Berlin (dts) - In der großen Koalition zeichnet sich ein neuer Konflikt um die Einführung der Finanztransaktionssteuer ab. Nachdem der hessische Ministerpräsident Volker Bouffier eine Umsetzung der im Koalitionsvertrag vereinbarten Steuer "in absehbarer Zeit" ausgeschlossen hat, reagierte die SPD verärgert. SPD-Fraktionsvize Carsten Schneider, sagte der "Welt": "Die hessische Landesregierung hat schon bisher eine gerechte Finanzpolitik verhindert."

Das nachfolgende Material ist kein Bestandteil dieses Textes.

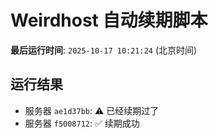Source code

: # Weirdhost 自动续期脚本

**最后运行时间**: `2025-10-17 10:21:24` (北京时间)

## 运行结果

- 服务器 `ae1d37bb`: ⚠️ 已经续期过了
- 服务器 `f5008712`: ✅ 续期成功
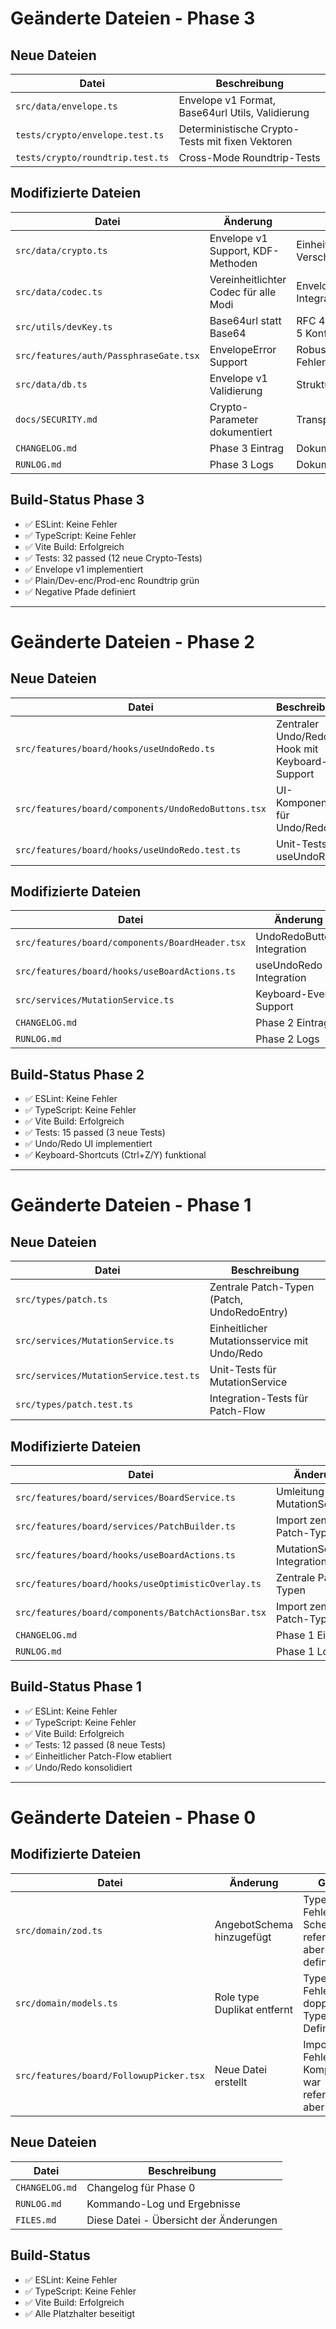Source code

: # Geänderte Dateien - Phase 3

## Neue Dateien

| Datei | Beschreibung |
|-------|--------------|
| `src/data/envelope.ts` | Envelope v1 Format, Base64url Utils, Validierung |
| `tests/crypto/envelope.test.ts` | Deterministische Crypto-Tests mit fixen Vektoren |
| `tests/crypto/roundtrip.test.ts` | Cross-Mode Roundtrip-Tests |

## Modifizierte Dateien

| Datei | Änderung | Grund |
|-------|----------|-------|
| `src/data/crypto.ts` | Envelope v1 Support, KDF-Methoden | Einheitliche Verschlüsselung |
| `src/data/codec.ts` | Vereinheitlichter Codec für alle Modi | Envelope v1 Integration |
| `src/utils/devKey.ts` | Base64url statt Base64 | RFC 4648 Section 5 Konformität |
| `src/features/auth/PassphraseGate.tsx` | EnvelopeError Support | Robuste Fehlerbehandlung |
| `src/data/db.ts` | Envelope v1 Validierung | Strukturvalidierung |
| `docs/SECURITY.md` | Crypto-Parameter dokumentiert | Transparenz |
| `CHANGELOG.md` | Phase 3 Eintrag | Dokumentation |
| `RUNLOG.md` | Phase 3 Logs | Dokumentation |

## Build-Status Phase 3
- ✅ ESLint: Keine Fehler
- ✅ TypeScript: Keine Fehler  
- ✅ Vite Build: Erfolgreich
- ✅ Tests: 32 passed (12 neue Crypto-Tests)
- ✅ Envelope v1 implementiert
- ✅ Plain/Dev-enc/Prod-enc Roundtrip grün
- ✅ Negative Pfade definiert

---

# Geänderte Dateien - Phase 2

## Neue Dateien

| Datei | Beschreibung |
|-------|--------------|
| `src/features/board/hooks/useUndoRedo.ts` | Zentraler Undo/Redo Hook mit Keyboard-Support |
| `src/features/board/components/UndoRedoButtons.tsx` | UI-Komponente für Undo/Redo |
| `src/features/board/hooks/useUndoRedo.test.ts` | Unit-Tests für useUndoRedo |

## Modifizierte Dateien

| Datei | Änderung | Grund |
|-------|----------|-------|
| `src/features/board/components/BoardHeader.tsx` | UndoRedoButtons Integration | UI-Integration |
| `src/features/board/hooks/useBoardActions.ts` | useUndoRedo Integration | Zentraler Undo/Redo |
| `src/services/MutationService.ts` | Keyboard-Event Support | Undo/Redo Shortcuts |
| `CHANGELOG.md` | Phase 2 Eintrag | Dokumentation |
| `RUNLOG.md` | Phase 2 Logs | Dokumentation |

## Build-Status Phase 2
- ✅ ESLint: Keine Fehler
- ✅ TypeScript: Keine Fehler  
- ✅ Vite Build: Erfolgreich
- ✅ Tests: 15 passed (3 neue Tests)
- ✅ Undo/Redo UI implementiert
- ✅ Keyboard-Shortcuts (Ctrl+Z/Y) funktional

---

# Geänderte Dateien - Phase 1

## Neue Dateien

| Datei | Beschreibung |
|-------|--------------|
| `src/types/patch.ts` | Zentrale Patch-Typen (Patch<T>, UndoRedoEntry<T>) |
| `src/services/MutationService.ts` | Einheitlicher Mutationsservice mit Undo/Redo |
| `src/services/MutationService.test.ts` | Unit-Tests für MutationService |
| `src/types/patch.test.ts` | Integration-Tests für Patch-Flow |

## Modifizierte Dateien

| Datei | Änderung | Grund |
|-------|----------|-------|
| `src/features/board/services/BoardService.ts` | Umleitung auf MutationService | Einheitlicher Mutationspfad |
| `src/features/board/services/PatchBuilder.ts` | Import zentrale Patch-Typen | Typ-Konsistenz |
| `src/features/board/hooks/useBoardActions.ts` | MutationService-Integration | Einheitlicher Patch-Flow |
| `src/features/board/hooks/useOptimisticOverlay.ts` | Zentrale Patch-Typen | Typ-Konsistenz |
| `src/features/board/components/BatchActionsBar.tsx` | Import zentrale Patch-Typen | Typ-Konsistenz |
| `CHANGELOG.md` | Phase 1 Eintrag | Dokumentation |
| `RUNLOG.md` | Phase 1 Logs | Dokumentation |

## Build-Status Phase 1
- ✅ ESLint: Keine Fehler
- ✅ TypeScript: Keine Fehler  
- ✅ Vite Build: Erfolgreich
- ✅ Tests: 12 passed (8 neue Tests)
- ✅ Einheitlicher Patch-Flow etabliert
- ✅ Undo/Redo konsolidiert

---

# Geänderte Dateien - Phase 0

## Modifizierte Dateien

| Datei | Änderung | Grund |
|-------|----------|-------|
| `src/domain/zod.ts` | AngebotSchema hinzugefügt | TypeScript-Fehler: Schema war referenziert aber nicht definiert |
| `src/domain/models.ts` | Role type Duplikat entfernt | TypeScript-Fehler: doppelte Type-Definition |
| `src/features/board/FollowupPicker.tsx` | Neue Datei erstellt | Import-Fehler: Komponente war referenziert aber fehlte |

## Neue Dateien

| Datei | Beschreibung |
|-------|--------------|
| `CHANGELOG.md` | Changelog für Phase 0 |
| `RUNLOG.md` | Kommando-Log und Ergebnisse |
| `FILES.md` | Diese Datei - Übersicht der Änderungen |

## Build-Status
- ✅ ESLint: Keine Fehler
- ✅ TypeScript: Keine Fehler  
- ✅ Vite Build: Erfolgreich
- ✅ Alle Platzhalter beseitigt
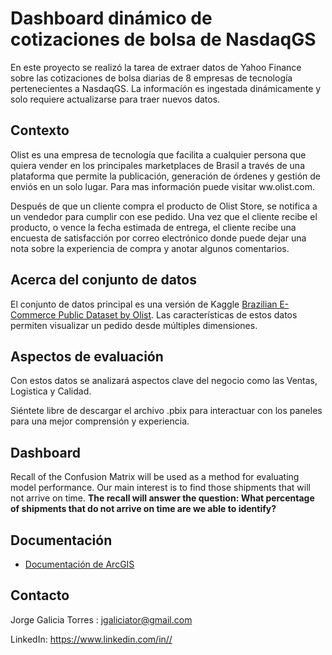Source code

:# Dashboard dinámico de cotizaciones de bolsa de NasdaqGS 
En este proyecto se realizó la tarea de extraer datos de Yahoo Finance sobre las cotizaciones de bolsa diarias de 8 empresas de tecnología pertenecientes a NasdaqGS. La informacíón es ingestada dinámicamente y solo requiere actualizarse para traer nuevos datos.

## Contexto

Olist es una empresa de tecnología que facilita a cualquier persona que quiera vender en los principales marketplaces de Brasil a través de una plataforma que permite la publicación, generación de órdenes y gestión de enviós en un solo lugar. Para mas información puede visitar ww.olist.com.

Después de que un cliente compra el producto de Olist Store, se notifica a un vendedor para cumplir con ese pedido. Una vez que el cliente recibe el producto, o vence la fecha estimada de entrega, el cliente recibe una encuesta de satisfacción por correo electrónico donde puede dejar una nota sobre la experiencia de compra y anotar algunos comentarios.



## Acerca del conjunto de datos

El conjunto de datos principal es una versión de Kaggle [Brazilian E-Commerce Public Dataset by Olist](https://www.kaggle.com/datasets/olistbr/brazilian-ecommerce). 
Las características de estos datos permiten visualizar un pedido desde múltiples dimensiones.


## Aspectos de evaluación

Con estos datos se analizará aspectos clave del negocio como las Ventas, Logistica y Calidad.

Siéntete libre de descargar el archivo .pbix para interactuar con los paneles para una mejor comprensión y experiencia.

## Dashboard

Recall of the Confusion Matrix will be used as a method for evaluating model performance. Our main interest is to find those shipments that will not arrive on time. **The recall will answer the question: 
What percentage of shipments that do not arrive on time are we able to identify?**




## Documentación

* [Documentación de ArcGIS](https://doc.arcgis.com/es/)



## Contacto

Jorge Galicia Torres : jgaliciator@gmail.com

LinkedIn: https://www.linkedin.com/in//
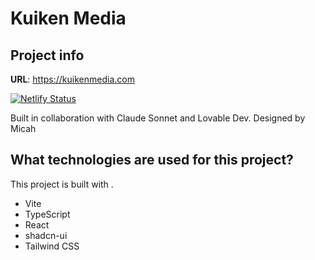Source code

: # Kuiken Media

## Project info

**URL**: https://kuikenmedia.com

[![Netlify Status](https://api.netlify.com/api/v1/badges/5e42a45c-dea5-43c2-94ec-d1a51408956d/deploy-status)](https://app.netlify.com/sites/kuikenmedia/deploys)

Built in collaboration with Claude Sonnet and Lovable Dev. Designed by Micah

## What technologies are used for this project?

This project is built with .

- Vite
- TypeScript
- React
- shadcn-ui
- Tailwind CSS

Nun solle wohl die angemessene Beteiligung der Verursacher an den Kosten der Krise blockiert werden. "Es wird interessant sein zu sehen, ob Herr Bouffier für diesen rücksichtslosen Finanzplatzlobbyismus die Unterstützung der Bundeskanzlerin und des Finanzministers erhält", sagte der Fraktionsvize im Bundestag weiter. Bouffier hatte der "Welt am Sonntag" gesagt: "In der großen Koalition haben wir vereinbart, dass die Finanztransaktionssteuer nur eingeführt werden könnte, wenn sie nicht die Realwirtschaft schädigt, wenn sie keine Wettbewerbsnachteile für den Standort Deutschland bringt und wenn sie in Europa einheitlich eingeführt wird. Ich sehe nicht, wie in absehbarer Zeit die Steuer so gestaltet werden kann, dass diese drei Bedingungen erfüllt werden können." Die Grünen, mit denen Bouffier in Hessen eine Koalition gebildet hat, reagierten verwundert. "Vor Freude über all die grünen Projekte im Hessischen Koalitionsvertrag hat Bouffier den Text des Vertrags der Großen Koalition nicht so genau gelesen", sagte Sven Giegold, finanzpolitischer Sprecher der Grünen-Fraktion im Europaparlament, der "Welt". "Die Unterstützung für die Finanztransaktionssteuer ist im Koalitionsvertrag nicht an Bedingungen geknüpft." Vielmehr wolle die Koalition eine breite Steuerbasis bei Minimierung von möglichen schädlichen Nebenwirkungen. "Die Bundesregierung greift sogar die Position des Europaparlaments auf und will entgegen der EU-Kommission auch Devisentransaktionen besteuern", sagte Giegold. Der Linken-Finanzpolitiker Richard Pitterle wertete die Aussagen des hessischen Ministerpräsidenten als "schallende Ohrfeige sowohl für den grünen Koalitionspartner in Hessen als auch für die mitregierenden Sozialdemokraten im Bund". Für Bouffier seien "die Koalitionsvereinbarungen das Papier nicht wert, auf dem sie stehen", meinte Pitterle. Beide Koalitionsvereinbarungen, sowohl die in Hessen wie die im Bund enthielten beispielsweise nicht die Bedingung, dass die Steuer in ganz Europa eingeführt werden müsse, wie Bouffier suggeriere. Der hessische Ministerpräsident sei nicht nur "Bremser", wie ihn die hessischen Grünen immer bezeichnet hätten, sondern betätige sich als "lautstarker Lobbyist der Finanzindustrie".